• _Task description_
Reproduce the records starting at the line that contains "3.d) grades.csv" and running to the last line, exactly and in full.

^^^^^^^^^^^^^^^^

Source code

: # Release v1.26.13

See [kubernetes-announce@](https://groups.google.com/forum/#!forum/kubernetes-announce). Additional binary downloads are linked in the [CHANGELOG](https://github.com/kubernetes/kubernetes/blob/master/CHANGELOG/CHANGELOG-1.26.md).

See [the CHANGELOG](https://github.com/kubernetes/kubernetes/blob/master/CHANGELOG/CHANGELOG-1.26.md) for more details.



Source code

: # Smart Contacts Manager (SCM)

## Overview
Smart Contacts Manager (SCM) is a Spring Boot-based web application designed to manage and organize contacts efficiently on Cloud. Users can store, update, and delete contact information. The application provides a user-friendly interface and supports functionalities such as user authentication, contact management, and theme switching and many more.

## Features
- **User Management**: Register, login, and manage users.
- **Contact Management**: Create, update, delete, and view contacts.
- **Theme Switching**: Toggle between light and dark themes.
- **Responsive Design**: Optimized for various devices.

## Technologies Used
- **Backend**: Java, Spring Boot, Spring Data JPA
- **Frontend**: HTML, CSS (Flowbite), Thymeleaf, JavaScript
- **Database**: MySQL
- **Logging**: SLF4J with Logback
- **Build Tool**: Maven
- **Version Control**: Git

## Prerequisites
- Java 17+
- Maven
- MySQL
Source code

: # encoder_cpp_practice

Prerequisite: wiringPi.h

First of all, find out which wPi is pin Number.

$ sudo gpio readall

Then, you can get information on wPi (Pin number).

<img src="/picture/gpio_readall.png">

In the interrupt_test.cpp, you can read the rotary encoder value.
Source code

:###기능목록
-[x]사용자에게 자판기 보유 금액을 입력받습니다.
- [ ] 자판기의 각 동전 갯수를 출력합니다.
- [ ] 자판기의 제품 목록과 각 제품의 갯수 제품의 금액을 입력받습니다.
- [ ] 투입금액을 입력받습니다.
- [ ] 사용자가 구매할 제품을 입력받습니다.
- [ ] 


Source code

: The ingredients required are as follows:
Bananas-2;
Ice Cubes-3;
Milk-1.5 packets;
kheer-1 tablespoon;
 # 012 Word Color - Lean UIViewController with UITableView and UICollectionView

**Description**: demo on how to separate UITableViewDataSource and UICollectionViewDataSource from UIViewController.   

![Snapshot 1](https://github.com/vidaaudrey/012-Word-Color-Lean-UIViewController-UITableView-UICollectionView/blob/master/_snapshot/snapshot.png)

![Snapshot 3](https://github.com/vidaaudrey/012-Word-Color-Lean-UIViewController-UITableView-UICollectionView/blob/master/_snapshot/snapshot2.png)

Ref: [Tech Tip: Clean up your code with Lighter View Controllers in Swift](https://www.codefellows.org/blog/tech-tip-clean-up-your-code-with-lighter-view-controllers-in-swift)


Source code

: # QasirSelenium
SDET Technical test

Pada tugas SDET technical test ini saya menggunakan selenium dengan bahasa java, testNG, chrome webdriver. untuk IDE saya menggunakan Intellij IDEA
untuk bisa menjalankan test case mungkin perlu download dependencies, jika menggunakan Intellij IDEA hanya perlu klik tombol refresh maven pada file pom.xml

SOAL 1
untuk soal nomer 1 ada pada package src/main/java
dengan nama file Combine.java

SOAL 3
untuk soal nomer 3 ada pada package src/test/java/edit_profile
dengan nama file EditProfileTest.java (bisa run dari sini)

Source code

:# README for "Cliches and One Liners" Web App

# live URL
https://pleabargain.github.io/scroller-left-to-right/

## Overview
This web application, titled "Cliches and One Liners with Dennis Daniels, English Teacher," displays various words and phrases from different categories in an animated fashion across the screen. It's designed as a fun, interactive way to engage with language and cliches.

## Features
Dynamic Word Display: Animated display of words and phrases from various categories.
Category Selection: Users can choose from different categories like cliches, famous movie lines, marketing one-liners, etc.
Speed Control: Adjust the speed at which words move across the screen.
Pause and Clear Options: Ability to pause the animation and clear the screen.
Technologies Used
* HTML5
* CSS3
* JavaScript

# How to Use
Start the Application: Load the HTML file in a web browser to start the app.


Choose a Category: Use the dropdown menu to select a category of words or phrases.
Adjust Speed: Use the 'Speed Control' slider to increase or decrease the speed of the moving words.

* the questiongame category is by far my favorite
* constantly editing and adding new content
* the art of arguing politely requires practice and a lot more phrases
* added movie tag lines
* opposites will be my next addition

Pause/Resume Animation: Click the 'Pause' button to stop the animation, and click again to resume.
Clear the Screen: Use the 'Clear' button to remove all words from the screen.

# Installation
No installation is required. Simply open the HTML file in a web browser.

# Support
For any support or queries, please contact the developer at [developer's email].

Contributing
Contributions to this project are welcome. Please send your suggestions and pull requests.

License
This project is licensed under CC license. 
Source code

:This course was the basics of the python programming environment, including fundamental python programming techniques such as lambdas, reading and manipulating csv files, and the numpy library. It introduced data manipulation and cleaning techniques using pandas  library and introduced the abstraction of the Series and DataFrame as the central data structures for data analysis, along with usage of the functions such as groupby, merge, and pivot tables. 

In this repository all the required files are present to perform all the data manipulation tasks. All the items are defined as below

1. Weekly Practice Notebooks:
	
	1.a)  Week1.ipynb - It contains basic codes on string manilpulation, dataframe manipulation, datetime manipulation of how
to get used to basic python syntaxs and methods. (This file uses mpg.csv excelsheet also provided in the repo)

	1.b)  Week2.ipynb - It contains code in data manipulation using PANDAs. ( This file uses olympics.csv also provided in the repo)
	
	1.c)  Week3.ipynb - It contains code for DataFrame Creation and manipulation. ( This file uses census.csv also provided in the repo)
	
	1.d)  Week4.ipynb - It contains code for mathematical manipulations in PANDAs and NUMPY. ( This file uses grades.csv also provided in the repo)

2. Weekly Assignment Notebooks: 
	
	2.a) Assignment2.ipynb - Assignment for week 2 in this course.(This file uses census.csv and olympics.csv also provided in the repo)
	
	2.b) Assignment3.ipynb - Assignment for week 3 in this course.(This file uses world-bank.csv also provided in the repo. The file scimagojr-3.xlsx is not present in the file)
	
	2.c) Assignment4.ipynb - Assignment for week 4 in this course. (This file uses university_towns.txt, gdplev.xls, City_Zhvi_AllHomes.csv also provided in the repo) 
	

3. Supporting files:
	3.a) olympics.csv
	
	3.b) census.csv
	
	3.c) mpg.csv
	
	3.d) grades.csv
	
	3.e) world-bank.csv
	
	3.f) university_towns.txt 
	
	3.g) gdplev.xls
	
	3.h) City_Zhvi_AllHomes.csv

^^^^^^^^^^^^^^^^

• _Solution_
	3.d) grades.csv
	
	3.e) world-bank.csv
	
	3.f) university_towns.txt 
	
	3.g) gdplev.xls
	
	3.h) City_Zhvi_AllHomes.csv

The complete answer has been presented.